EXERCISE DESCRIPTION. Transcribe the stretch of the listing from its start through the line containing "title PETER AND", without changing anything.

INFORMATION GIVEN.
-- Start --

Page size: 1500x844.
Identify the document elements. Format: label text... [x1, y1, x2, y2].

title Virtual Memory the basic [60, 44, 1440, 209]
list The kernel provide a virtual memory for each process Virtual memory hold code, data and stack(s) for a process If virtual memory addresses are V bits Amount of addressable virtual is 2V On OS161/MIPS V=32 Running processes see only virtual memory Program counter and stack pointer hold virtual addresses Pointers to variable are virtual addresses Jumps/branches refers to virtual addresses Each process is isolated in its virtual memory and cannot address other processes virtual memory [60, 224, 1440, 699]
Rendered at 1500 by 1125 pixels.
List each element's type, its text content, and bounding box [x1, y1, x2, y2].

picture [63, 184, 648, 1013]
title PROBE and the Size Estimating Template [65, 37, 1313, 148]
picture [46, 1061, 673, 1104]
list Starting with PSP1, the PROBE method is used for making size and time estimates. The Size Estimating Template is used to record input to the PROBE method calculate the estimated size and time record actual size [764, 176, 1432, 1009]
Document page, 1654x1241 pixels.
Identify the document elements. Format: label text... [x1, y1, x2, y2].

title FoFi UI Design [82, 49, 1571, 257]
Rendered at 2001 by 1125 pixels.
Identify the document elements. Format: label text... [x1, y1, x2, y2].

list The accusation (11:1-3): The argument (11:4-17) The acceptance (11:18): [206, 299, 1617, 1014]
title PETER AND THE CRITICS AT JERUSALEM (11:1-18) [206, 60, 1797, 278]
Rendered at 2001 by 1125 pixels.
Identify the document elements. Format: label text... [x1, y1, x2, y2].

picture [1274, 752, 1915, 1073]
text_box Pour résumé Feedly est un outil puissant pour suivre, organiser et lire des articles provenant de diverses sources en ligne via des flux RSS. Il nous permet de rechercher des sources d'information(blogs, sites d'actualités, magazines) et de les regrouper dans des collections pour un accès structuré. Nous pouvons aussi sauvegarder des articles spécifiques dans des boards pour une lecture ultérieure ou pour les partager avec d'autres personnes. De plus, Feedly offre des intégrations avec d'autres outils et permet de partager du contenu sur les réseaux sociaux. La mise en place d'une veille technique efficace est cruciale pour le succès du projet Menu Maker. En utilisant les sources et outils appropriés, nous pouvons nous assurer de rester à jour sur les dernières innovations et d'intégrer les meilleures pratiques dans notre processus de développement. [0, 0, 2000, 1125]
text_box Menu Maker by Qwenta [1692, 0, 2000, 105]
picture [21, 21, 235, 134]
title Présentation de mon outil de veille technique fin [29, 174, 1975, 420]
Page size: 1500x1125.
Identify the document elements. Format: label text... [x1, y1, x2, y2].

-- End --

TASK RESULT.
Page size: 1500x844.
Identify the document elements. Format: label text... [x1, y1, x2, y2].

title Virtual Memory the basic [60, 44, 1440, 209]
list The kernel provide a virtual memory for each process Virtual memory hold code, data and stack(s) for a process If virtual memory addresses are V bits Amount of addressable virtual is 2V On OS161/MIPS V=32 Running processes see only virtual memory Program counter and stack pointer hold virtual addresses Pointers to variable are virtual addresses Jumps/branches refers to virtual addresses Each process is isolated in its virtual memory and cannot address other processes virtual memory [60, 224, 1440, 699]
Rendered at 1500 by 1125 pixels.
List each element's type, its text content, and bounding box [x1, y1, x2, y2].

picture [63, 184, 648, 1013]
title PROBE and the Size Estimating Template [65, 37, 1313, 148]
picture [46, 1061, 673, 1104]
list Starting with PSP1, the PROBE method is used for making size and time estimates. The Size Estimating Template is used to record input to the PROBE method calculate the estimated size and time record actual size [764, 176, 1432, 1009]
Document page, 1654x1241 pixels.
Identify the document elements. Format: label text... [x1, y1, x2, y2].

title FoFi UI Design [82, 49, 1571, 257]
Rendered at 2001 by 1125 pixels.
Identify the document elements. Format: label text... [x1, y1, x2, y2].

list The accusation (11:1-3): The argument (11:4-17) The acceptance (11:18): [206, 299, 1617, 1014]
title PETER AND THE CRITICS AT JERUSALEM (11:1-18) [206, 60, 1797, 278]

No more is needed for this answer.